## WORK REQUIRED
Please return every one of the rows below verbatim, with nothing added, dropped, or changed.

## RECORD SET
■ ■ ■ ■ ■

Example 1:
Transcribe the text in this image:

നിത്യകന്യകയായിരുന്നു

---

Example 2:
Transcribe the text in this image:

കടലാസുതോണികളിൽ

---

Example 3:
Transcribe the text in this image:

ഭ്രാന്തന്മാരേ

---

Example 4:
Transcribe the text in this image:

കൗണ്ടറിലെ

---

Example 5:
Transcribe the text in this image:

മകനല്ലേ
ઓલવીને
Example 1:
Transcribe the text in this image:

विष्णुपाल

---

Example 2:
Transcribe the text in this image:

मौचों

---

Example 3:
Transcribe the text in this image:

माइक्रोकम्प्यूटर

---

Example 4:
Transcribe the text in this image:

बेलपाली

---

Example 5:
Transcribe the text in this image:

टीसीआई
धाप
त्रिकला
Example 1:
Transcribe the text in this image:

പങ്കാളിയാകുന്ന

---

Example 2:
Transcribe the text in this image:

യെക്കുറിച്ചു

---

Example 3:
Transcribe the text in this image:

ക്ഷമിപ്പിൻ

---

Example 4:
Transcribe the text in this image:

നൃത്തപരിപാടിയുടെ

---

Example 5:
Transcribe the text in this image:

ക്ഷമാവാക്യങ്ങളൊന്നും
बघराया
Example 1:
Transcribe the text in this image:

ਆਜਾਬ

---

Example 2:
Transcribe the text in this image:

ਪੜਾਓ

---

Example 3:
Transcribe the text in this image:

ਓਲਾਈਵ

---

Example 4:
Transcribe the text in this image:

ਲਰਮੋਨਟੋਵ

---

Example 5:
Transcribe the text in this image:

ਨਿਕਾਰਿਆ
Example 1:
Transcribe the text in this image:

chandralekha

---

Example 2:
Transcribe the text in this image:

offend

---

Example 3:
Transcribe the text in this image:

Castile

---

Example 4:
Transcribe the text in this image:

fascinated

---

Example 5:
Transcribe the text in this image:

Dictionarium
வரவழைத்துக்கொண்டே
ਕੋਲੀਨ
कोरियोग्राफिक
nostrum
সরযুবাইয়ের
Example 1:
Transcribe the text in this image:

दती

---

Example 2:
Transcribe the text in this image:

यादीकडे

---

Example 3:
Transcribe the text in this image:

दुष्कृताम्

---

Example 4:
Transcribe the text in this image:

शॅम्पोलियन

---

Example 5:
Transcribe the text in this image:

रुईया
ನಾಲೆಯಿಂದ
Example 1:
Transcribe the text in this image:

■ ■ ■ ■ ■

## RIGHT ANSWER
Example 1:
Transcribe the text in this image:

നിത്യകന്യകയായിരുന്നു

---

Example 2:
Transcribe the text in this image:

കടലാസുതോണികളിൽ

---

Example 3:
Transcribe the text in this image:

ഭ്രാന്തന്മാരേ

---

Example 4:
Transcribe the text in this image:

കൗണ്ടറിലെ

---

Example 5:
Transcribe the text in this image:

മകനല്ലേ
ઓલવીને
Example 1:
Transcribe the text in this image:

विष्णुपाल

---

Example 2:
Transcribe the text in this image:

मौचों

---

Example 3:
Transcribe the text in this image:

माइक्रोकम्प्यूटर

---

Example 4:
Transcribe the text in this image:

बेलपाली

---

Example 5:
Transcribe the text in this image:

टीसीआई
धाप
त्रिकला
Example 1:
Transcribe the text in this image:

പങ്കാളിയാകുന്ന

---

Example 2:
Transcribe the text in this image:

യെക്കുറിച്ചു

---

Example 3:
Transcribe the text in this image:

ക്ഷമിപ്പിൻ

---

Example 4:
Transcribe the text in this image:

നൃത്തപരിപാടിയുടെ

---

Example 5:
Transcribe the text in this image:

ക്ഷമാവാക്യങ്ങളൊന്നും
बघराया
Example 1:
Transcribe the text in this image:

ਆਜਾਬ

---

Example 2:
Transcribe the text in this image:

ਪੜਾਓ

---

Example 3:
Transcribe the text in this image:

ਓਲਾਈਵ

---

Example 4:
Transcribe the text in this image:

ਲਰਮੋਨਟੋਵ

---

Example 5:
Transcribe the text in this image:

ਨਿਕਾਰਿਆ
Example 1:
Transcribe the text in this image:

chandralekha

---

Example 2:
Transcribe the text in this image:

offend

---

Example 3:
Transcribe the text in this image:

Castile

---

Example 4:
Transcribe the text in this image:

fascinated

---

Example 5:
Transcribe the text in this image:

Dictionarium
வரவழைத்துக்கொண்டே
ਕੋਲੀਨ
कोरियोग्राफिक
nostrum
সরযুবাইয়ের
Example 1:
Transcribe the text in this image:

दती

---

Example 2:
Transcribe the text in this image:

यादीकडे

---

Example 3:
Transcribe the text in this image:

दुष्कृताम्

---

Example 4:
Transcribe the text in this image:

शॅम्पोलियन

---

Example 5:
Transcribe the text in this image:

रुईया
ನಾಲೆಯಿಂದ
Example 1:
Transcribe the text in this image:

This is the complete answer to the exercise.